Europe's $36 million 'Berlin Airlift' to Poland

The largest single aid program undertaken by Western Europe in response to the Polish crisis is about to commence.

Compared by some officials -- perhaps too enthusiastically -- to the Berlin Airlift, the project is to begin next month and continue through May. It will send more than 300 trucks loaded with 7,000 tons of charitable cargo -- food and medical supplies worth $8.5 million -- to Poland.

This is to be the initial phase of a $36 million emergency aid program approved last month by the European Community (EC).

Representatives from 35 non-governmental organizations (NGO), including the Red Cross, met in Brussels Feb. 15 to work out the logistics of the deliveries.

The new initiative marks a drastic change in official EC thinking on European aid to the Polish people.

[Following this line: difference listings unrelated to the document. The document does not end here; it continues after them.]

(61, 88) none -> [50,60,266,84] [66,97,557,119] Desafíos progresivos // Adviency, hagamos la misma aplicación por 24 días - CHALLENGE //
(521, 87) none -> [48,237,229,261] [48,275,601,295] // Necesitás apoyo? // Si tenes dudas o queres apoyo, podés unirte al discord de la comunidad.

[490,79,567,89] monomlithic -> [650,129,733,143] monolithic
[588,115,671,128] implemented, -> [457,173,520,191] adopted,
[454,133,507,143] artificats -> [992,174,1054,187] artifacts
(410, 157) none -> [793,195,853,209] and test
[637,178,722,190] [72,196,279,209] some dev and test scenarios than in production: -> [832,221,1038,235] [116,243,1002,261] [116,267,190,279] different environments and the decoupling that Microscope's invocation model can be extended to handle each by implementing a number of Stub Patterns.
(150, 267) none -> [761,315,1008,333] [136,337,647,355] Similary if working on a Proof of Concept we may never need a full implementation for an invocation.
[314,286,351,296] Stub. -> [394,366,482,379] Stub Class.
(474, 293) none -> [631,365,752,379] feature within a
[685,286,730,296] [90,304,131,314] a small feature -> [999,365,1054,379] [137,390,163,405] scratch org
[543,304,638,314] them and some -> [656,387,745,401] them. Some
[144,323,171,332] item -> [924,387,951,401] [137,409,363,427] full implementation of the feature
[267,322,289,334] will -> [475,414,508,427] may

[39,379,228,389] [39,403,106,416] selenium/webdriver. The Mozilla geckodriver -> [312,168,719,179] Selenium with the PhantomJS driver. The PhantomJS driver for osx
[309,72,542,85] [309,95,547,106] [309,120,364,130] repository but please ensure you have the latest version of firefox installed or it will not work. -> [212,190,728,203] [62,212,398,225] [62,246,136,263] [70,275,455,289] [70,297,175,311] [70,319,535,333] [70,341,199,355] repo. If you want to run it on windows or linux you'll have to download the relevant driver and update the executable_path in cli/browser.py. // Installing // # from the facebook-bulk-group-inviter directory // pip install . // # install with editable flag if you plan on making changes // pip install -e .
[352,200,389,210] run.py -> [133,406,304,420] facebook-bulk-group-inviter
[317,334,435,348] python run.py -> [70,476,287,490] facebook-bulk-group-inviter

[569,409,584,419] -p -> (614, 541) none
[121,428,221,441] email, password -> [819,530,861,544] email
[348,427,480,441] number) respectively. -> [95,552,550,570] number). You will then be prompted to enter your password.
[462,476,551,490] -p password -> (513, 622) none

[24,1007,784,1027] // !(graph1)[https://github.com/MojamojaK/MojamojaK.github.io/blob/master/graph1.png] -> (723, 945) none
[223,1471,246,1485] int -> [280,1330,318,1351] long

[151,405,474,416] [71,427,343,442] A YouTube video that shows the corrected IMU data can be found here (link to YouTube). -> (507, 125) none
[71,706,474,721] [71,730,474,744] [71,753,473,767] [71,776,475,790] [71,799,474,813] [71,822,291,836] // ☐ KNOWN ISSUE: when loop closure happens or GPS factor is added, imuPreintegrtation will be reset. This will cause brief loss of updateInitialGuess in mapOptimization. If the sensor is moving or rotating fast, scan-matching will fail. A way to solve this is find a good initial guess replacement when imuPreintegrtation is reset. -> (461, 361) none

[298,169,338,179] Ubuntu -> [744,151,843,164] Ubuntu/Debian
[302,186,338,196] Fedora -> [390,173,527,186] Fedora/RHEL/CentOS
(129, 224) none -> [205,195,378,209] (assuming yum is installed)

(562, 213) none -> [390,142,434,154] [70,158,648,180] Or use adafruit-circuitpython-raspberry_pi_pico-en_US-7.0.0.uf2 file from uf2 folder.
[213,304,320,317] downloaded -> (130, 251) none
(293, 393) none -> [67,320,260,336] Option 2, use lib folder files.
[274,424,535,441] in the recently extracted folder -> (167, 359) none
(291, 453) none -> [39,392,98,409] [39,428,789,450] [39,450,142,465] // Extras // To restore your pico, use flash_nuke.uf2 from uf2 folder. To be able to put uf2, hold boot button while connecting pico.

Previously, assistance had taken the form of food sales to the Warsaw government at cheap prices. Polish authorities last year bought a million tons of food (principally grain, beef, butter, and sugar) from the EC at 15 percent below world market prices, costing the European taxpayer about $85 million.

But the martial-law crackdown in Poland on Dec. 13 turned the heads of EC policymakers, and last month EC Commission President Gaston Thorn said that it was no longer possible to determine if the EC food was ''reaching the people who need it most'' or ''winding up in the hands of the military government.''

He suggested, therefore, that the EC halt the sale of subsidized food and use the money to buy mostly medical supplies with some food that could be sent through non-government organizations ''in order to assure that the right people receive our assistance.''

Days after Thorn's speech, foreign ministers from the 10 EC countries approved the $36 million scheme.

Private European aid to Poland has been extensive, totalling thousands of tons of food and other assistance worth millions of dollars. West Germany and the US and have been the most generous donors.

As welcome as the aid may be -- especially deliveries under the new EC program -- the Geneva-based International Committee of the Red Cross (ICRC), which last year collected about $23.7 million for Poland (two-thirds of it after martial law was imposed), has estimated that $21 million in aid will be needed over the next two months to protect the most vulnerable of Poland's people against malnutrition and disease.

Doctors in Poland have reported a sharp deterioration in the health of young people in recent months and an increase in malnutrition among large segments of the country's 36 million people. And with prices expected to rise five-fold and lines certain to lengthen at food stores as shortages increase, the situation can only grow worse, officials are quick to emphasize.